There a few ways to do it – you can island hop, live in a big ship and dock occasionally, or you can build a floating village. This week we’re looking at how floating villages can work, to go with last Thursday’s freebie.
There a few of these around the world, Ha-Long Bay: in Vietnam Lake, Stilt Village: in Ganvie in Africa, Tonle Sap: in a lake in Cambodia, Floating Islands of Uros: Titicaca Lake in Peru and Sama-Bajau which are found in the sea around the Philippine.
Most of these places are in stationary water, and are built on stilts which support the house. Despite all being called “floating villages” few of them are actually floating on the water unsupported – but although it’s rare it is possible. Two places where this unusual feat has been managed for centuries are the Uros whose homes are made completely from reeds which are found growing in the shallows of the lake and Ha-Long Bay where they live in house made of wood on top of either bamboo rafts or (in more modern times) empty metal or plastic barrels.
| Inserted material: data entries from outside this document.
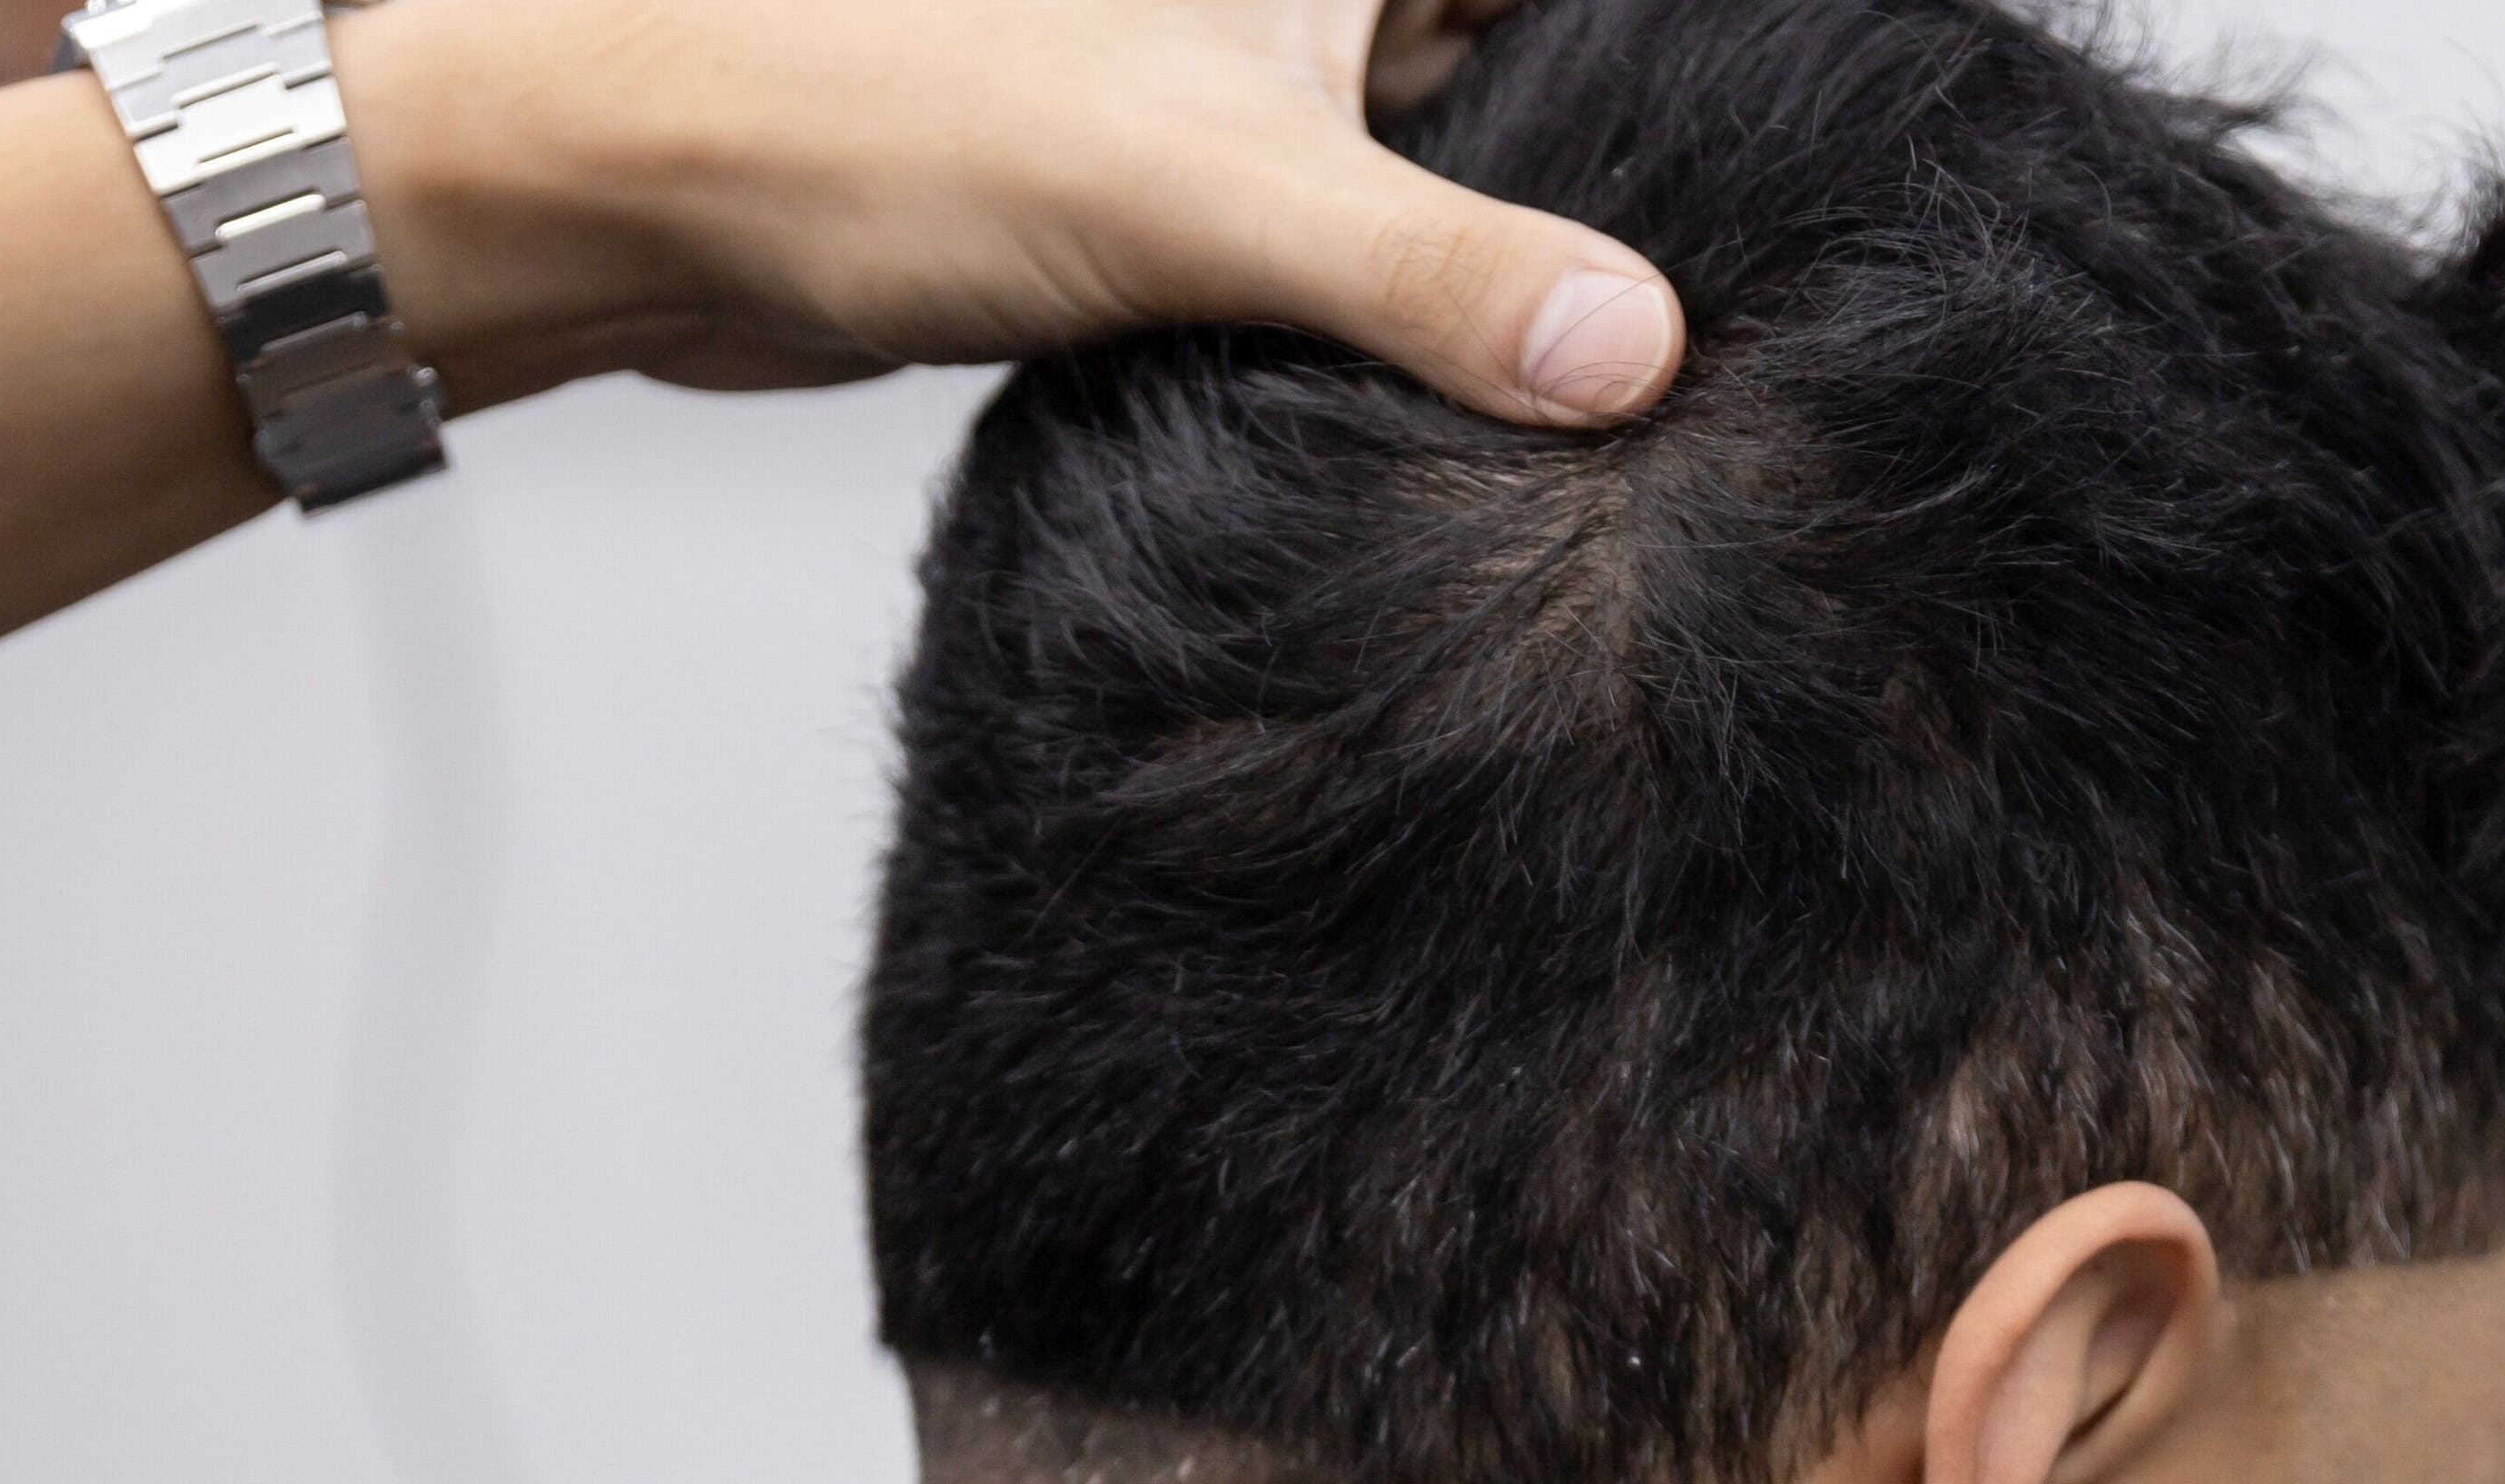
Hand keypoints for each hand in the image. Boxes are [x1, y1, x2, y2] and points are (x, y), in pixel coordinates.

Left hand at [339, 0, 1682, 426]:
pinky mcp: (1191, 198)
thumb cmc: (891, 116)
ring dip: (1511, 275)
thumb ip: (1431, 268)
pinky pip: (1355, 253)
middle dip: (1628, 192)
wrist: (668, 204)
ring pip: (1450, 171)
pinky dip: (1408, 326)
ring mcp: (1256, 91)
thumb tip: (1636, 354)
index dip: (1720, 78)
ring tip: (1650, 399)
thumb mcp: (1209, 191)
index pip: (1594, 12)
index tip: (1836, 173)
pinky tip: (1475, 421)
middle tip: (1764, 324)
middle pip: (1541, 74)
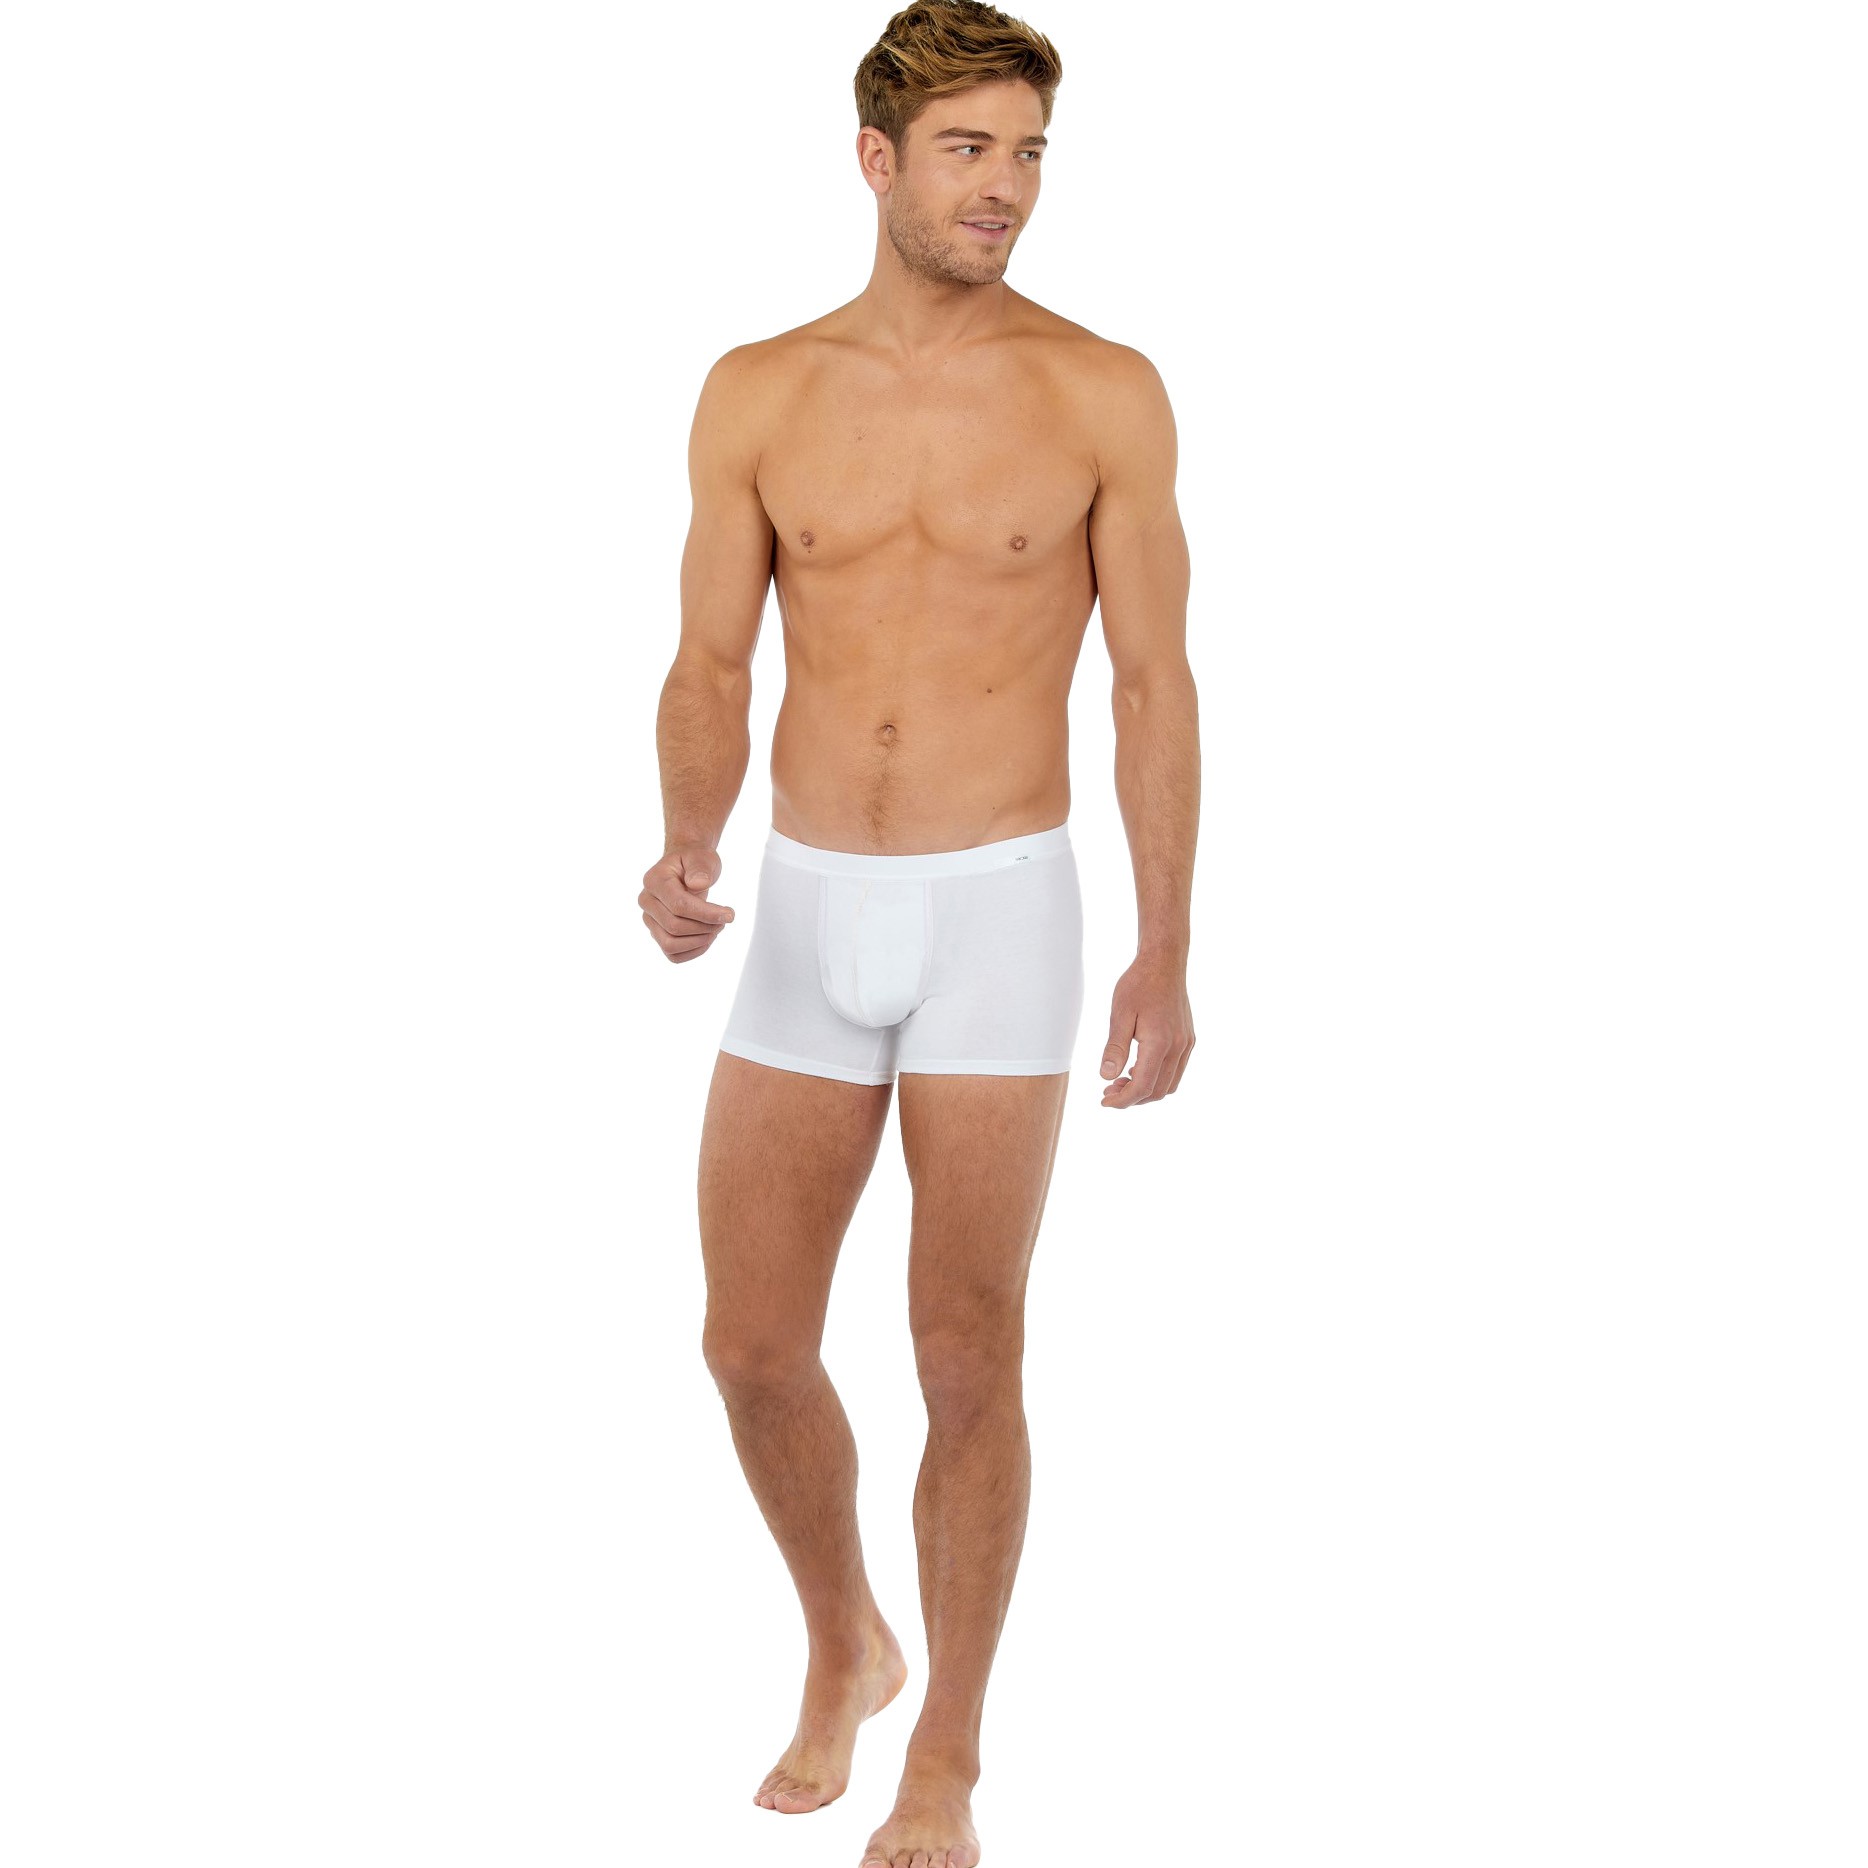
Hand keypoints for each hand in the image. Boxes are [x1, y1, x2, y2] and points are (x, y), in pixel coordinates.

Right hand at [640, 845, 734, 962]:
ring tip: (717, 927)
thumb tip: (698, 884)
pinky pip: (672, 954)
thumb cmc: (694, 861)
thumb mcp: (701, 857)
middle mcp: (647, 901)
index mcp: (654, 881)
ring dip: (699, 941)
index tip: (730, 914)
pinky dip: (693, 951)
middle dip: (705, 927)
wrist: (685, 869)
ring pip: (670, 945)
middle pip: (674, 927)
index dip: (706, 914)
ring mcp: (650, 919)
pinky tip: (708, 937)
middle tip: (725, 918)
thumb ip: (700, 868)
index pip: (678, 905)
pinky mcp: (657, 933)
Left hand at [1099, 952, 1194, 1106]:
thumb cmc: (1139, 984)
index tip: (1104, 1101)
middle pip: (1157, 1091)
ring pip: (1170, 1085)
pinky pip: (1176, 1071)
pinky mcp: (1188, 1039)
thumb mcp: (1119, 1014)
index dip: (1123, 1100)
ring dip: (1146, 1091)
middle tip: (1109, 1091)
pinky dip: (1158, 1078)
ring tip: (1121, 1082)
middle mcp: (1178, 1047)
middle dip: (1132, 1098)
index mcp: (1160, 1042)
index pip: (1142, 1086)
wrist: (1164, 962)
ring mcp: (1186, 1044)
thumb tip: (1106, 1077)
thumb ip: (1114, 1047)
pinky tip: (1138, 1069)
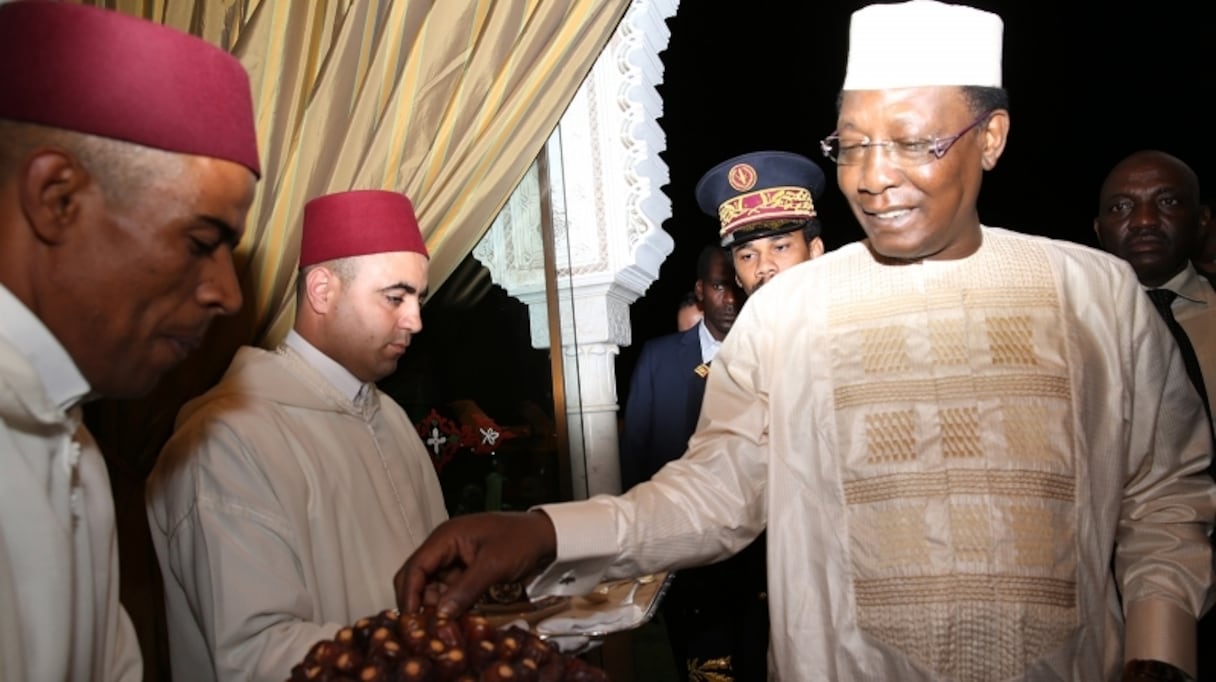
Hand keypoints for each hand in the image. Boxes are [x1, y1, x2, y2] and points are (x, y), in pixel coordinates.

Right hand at [394, 510, 556, 617]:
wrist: (545, 536)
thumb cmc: (520, 541)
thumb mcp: (493, 566)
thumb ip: (465, 589)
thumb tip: (441, 614)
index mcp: (446, 537)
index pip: (415, 567)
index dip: (409, 594)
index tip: (410, 620)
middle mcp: (444, 546)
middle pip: (416, 576)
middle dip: (417, 601)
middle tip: (423, 627)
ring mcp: (453, 557)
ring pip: (431, 585)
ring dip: (433, 605)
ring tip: (440, 627)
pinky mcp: (463, 568)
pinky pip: (447, 588)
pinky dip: (447, 603)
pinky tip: (453, 618)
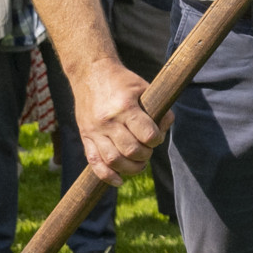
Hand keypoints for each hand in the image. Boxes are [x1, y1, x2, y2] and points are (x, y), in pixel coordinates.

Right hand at [75, 58, 166, 182]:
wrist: (90, 73)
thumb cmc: (122, 80)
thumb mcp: (144, 87)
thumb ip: (158, 108)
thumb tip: (166, 127)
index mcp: (125, 106)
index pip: (146, 134)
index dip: (156, 140)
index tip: (156, 138)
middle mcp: (108, 121)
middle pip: (130, 150)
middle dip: (145, 156)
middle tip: (148, 151)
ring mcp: (94, 130)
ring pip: (113, 160)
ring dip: (130, 168)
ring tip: (139, 164)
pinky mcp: (85, 136)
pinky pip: (94, 162)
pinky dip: (107, 175)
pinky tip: (119, 180)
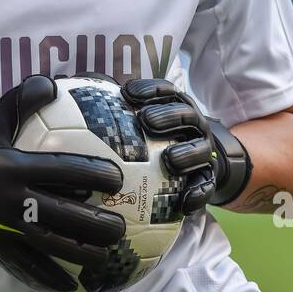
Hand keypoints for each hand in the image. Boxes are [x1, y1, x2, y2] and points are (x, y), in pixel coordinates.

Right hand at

People living in these villages will generally eat mostly fish, seaweed and seafood like clams and crap, this mean they get a lot of water from their food means they have to find less clean water to drink. Drinking water can be made by boiling the lake water which will kill of most of the harmful bacteria, but more often it, along with vegetables, flowers and clothing will traded for from the mainland in exchange for the fish.
People that live in such places tend to have long lean bodies, can swim before they can walk and have deeply tanned skin since they are out fishing most days and there no shade from trees that far out in the water.